A new inquiry into competition in the postal sector was launched by MPs yesterday, following warnings by Royal Mail that its universal service obligation (USO) might be at risk due to rivals “cherry picking” profitable areas.
The business committee will investigate the impact of competition in mail and parcel delivery services on the USO, which requires Royal Mail to provide a six-days-a-week postal delivery service across the whole of the UK.
A Royal Mail spokesperson said: “We will play our full part in the committee’s inquiry into the key issues for the universal service and the UK.”
Royal Mail has previously suggested that rivals have an unfair advantage due to its USO, a requirement that other postal firms do not have to meet.
Rivals such as Whistl, formerly known as TNT Post, have grown direct delivery services in many profitable urban areas.
A Whistl spokesperson said: “We are happy to take any opportunity to explain the benefits of competition in the UK postal sector.”

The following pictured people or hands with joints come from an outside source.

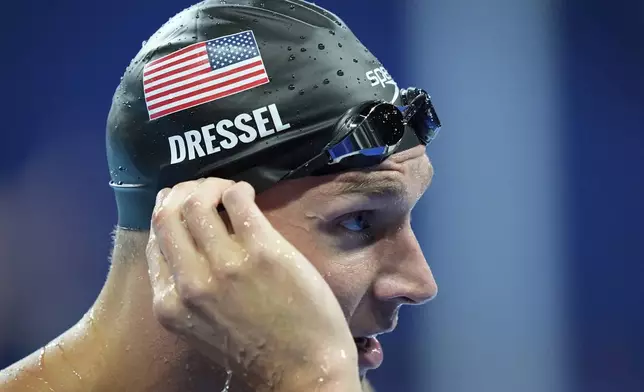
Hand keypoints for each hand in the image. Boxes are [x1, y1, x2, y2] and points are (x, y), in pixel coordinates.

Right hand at [145, 179, 360, 390]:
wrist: (303, 373)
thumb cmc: (257, 353)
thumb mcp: (201, 328)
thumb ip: (186, 289)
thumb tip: (188, 241)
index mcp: (169, 304)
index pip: (154, 240)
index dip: (168, 214)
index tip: (184, 205)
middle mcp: (190, 283)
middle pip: (167, 214)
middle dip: (183, 193)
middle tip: (204, 191)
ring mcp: (226, 266)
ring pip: (197, 202)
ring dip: (211, 186)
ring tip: (229, 191)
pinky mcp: (262, 252)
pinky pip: (237, 200)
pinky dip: (237, 189)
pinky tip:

Meanwhile, Dutch logistics firm TNT Express, separate from TNT Post since a 2011 split, saw its shares fall 11 per cent yesterday after releasing a profit warning due to weak trading conditions.
TNT Express also said it had put aside €50m (£39m) in relation to an investigation by French competition authorities, which are also looking into other firms, including Royal Mail’s GLS subsidiary.